• [Exercise description]: Repeat verbatim the lines starting at the one containing "Which series has" and ending at the one containing "Rank the categories", leaving the pictures out of your answer.

• [Records provided]:
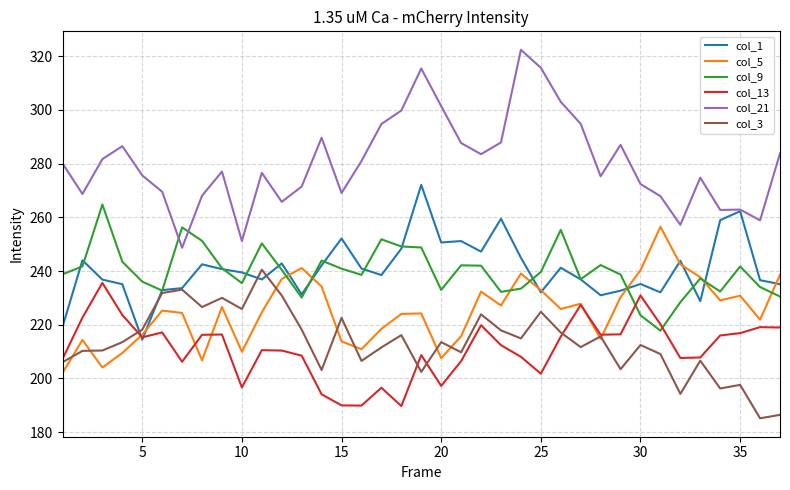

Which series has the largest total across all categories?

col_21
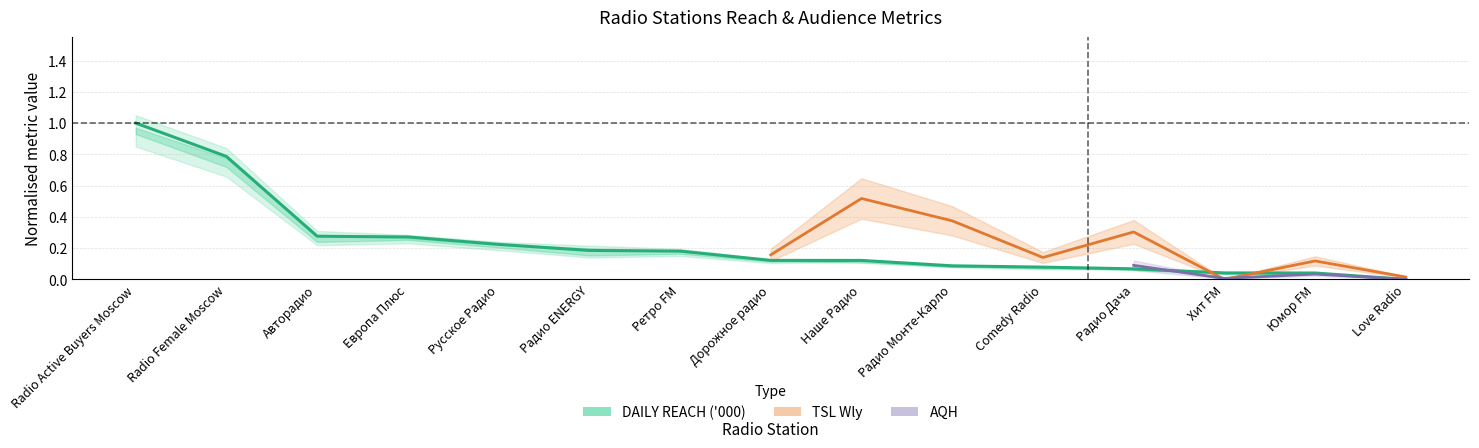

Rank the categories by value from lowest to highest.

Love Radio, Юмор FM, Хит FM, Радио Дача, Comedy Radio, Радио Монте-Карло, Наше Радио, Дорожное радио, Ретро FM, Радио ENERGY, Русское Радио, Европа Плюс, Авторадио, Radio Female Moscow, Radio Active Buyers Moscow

* * *

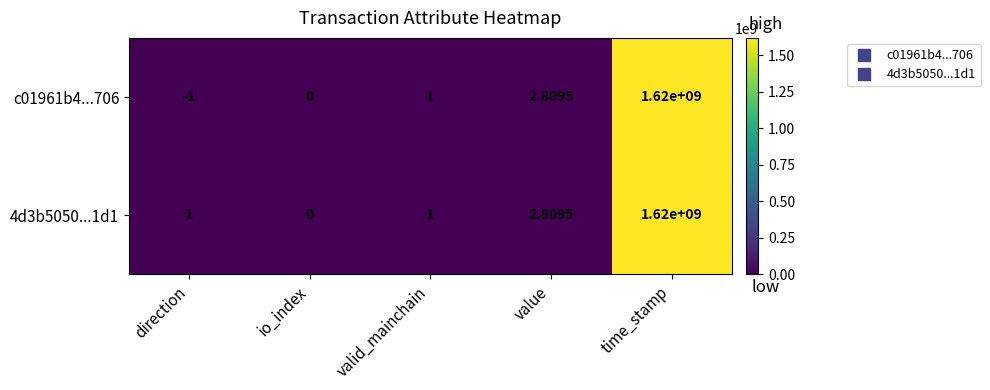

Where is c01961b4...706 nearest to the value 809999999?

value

...

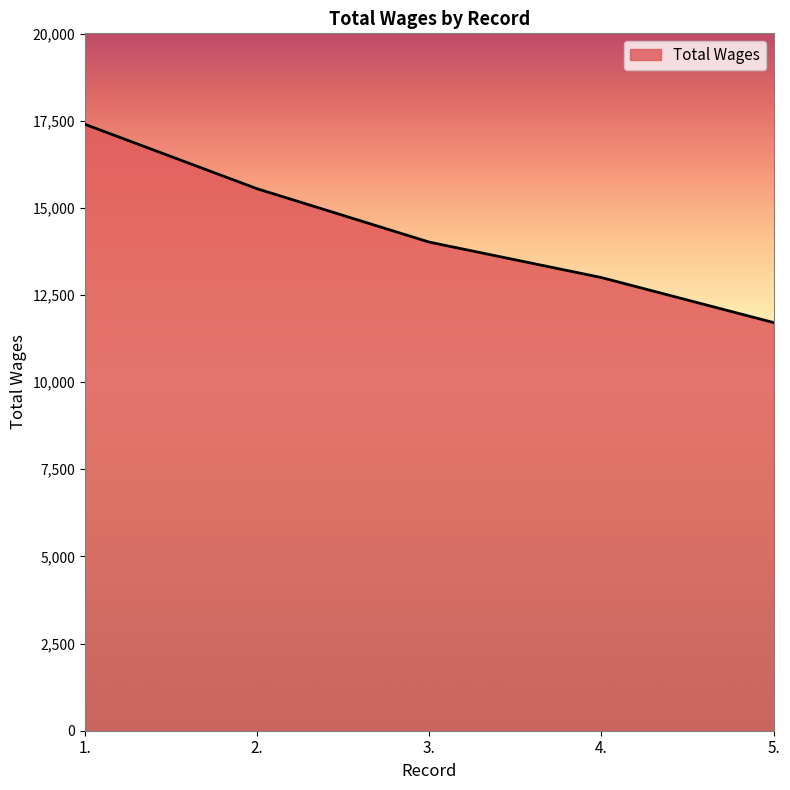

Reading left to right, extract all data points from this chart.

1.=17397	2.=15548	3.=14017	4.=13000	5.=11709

• [Written response]:
Which series has the largest total across all categories?

col_21

Rank the categories by value from lowest to highest.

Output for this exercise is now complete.